Lines to restate from the data below: from the one containing "Right hand at" to the one containing "pinky mcp: (317, 403)", both included. Give them again exactly, and only them.
#### GIVEN DATA
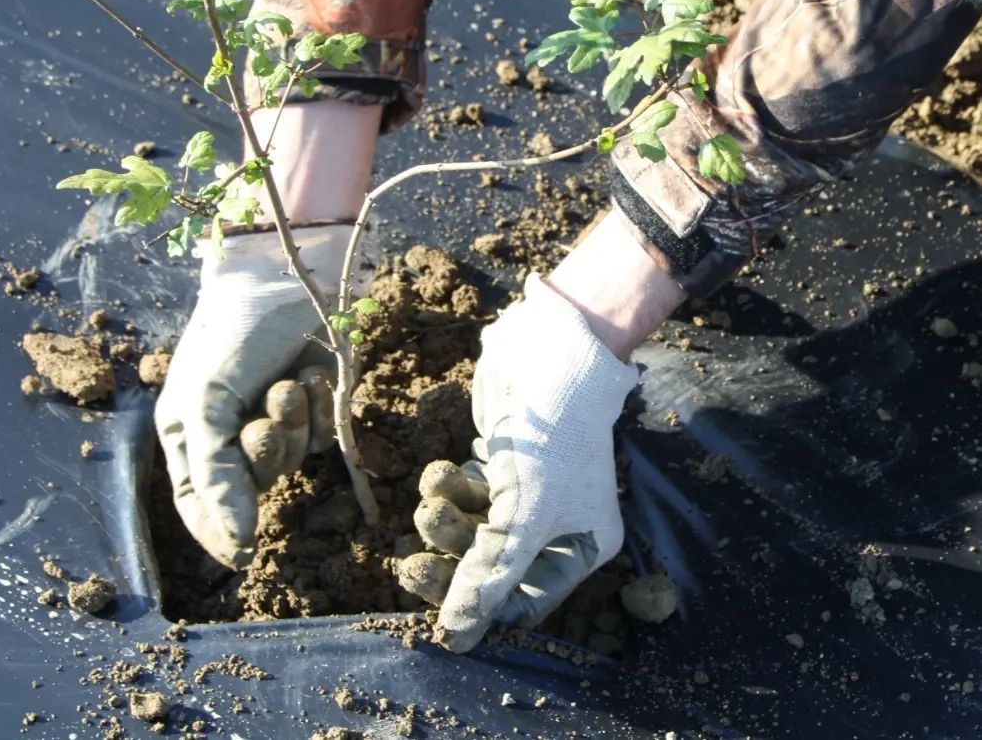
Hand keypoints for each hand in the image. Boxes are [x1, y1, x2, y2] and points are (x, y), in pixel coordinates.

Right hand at [154, 225, 349, 568]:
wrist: (287, 277)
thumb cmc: (233, 334)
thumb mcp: (208, 402)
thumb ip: (216, 477)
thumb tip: (236, 546)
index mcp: (190, 430)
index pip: (197, 505)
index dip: (217, 533)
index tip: (242, 555)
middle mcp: (231, 431)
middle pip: (250, 485)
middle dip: (263, 453)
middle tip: (265, 415)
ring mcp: (277, 417)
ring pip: (290, 459)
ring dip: (293, 425)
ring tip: (290, 382)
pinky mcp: (317, 403)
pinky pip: (321, 435)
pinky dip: (319, 410)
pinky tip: (314, 375)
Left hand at [400, 274, 638, 651]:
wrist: (547, 357)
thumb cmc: (553, 442)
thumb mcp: (524, 516)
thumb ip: (489, 576)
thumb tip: (455, 638)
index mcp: (584, 546)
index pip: (527, 599)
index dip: (483, 609)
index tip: (437, 618)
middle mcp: (557, 525)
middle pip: (494, 567)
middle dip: (453, 565)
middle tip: (410, 568)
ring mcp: (526, 493)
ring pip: (473, 529)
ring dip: (444, 523)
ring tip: (426, 507)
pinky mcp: (498, 464)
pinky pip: (465, 493)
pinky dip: (447, 487)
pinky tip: (435, 475)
########
[THE ANSWER]:
Right hand at [154, 225, 349, 568]:
wrist: (287, 277)
thumb cmc: (233, 334)
thumb mcp: (208, 402)
thumb ip: (216, 477)
thumb tip: (236, 546)
index mcp: (190, 430)
index pip: (197, 505)
index dip: (217, 533)
index tip: (242, 555)
middle mcp: (231, 431)
middle pip: (250, 485)
middle dip: (263, 453)
middle tip: (265, 415)
ring mcp: (277, 417)
ring pip: (290, 459)
ring dip: (293, 425)
ring tip: (290, 382)
pinky mcp: (317, 403)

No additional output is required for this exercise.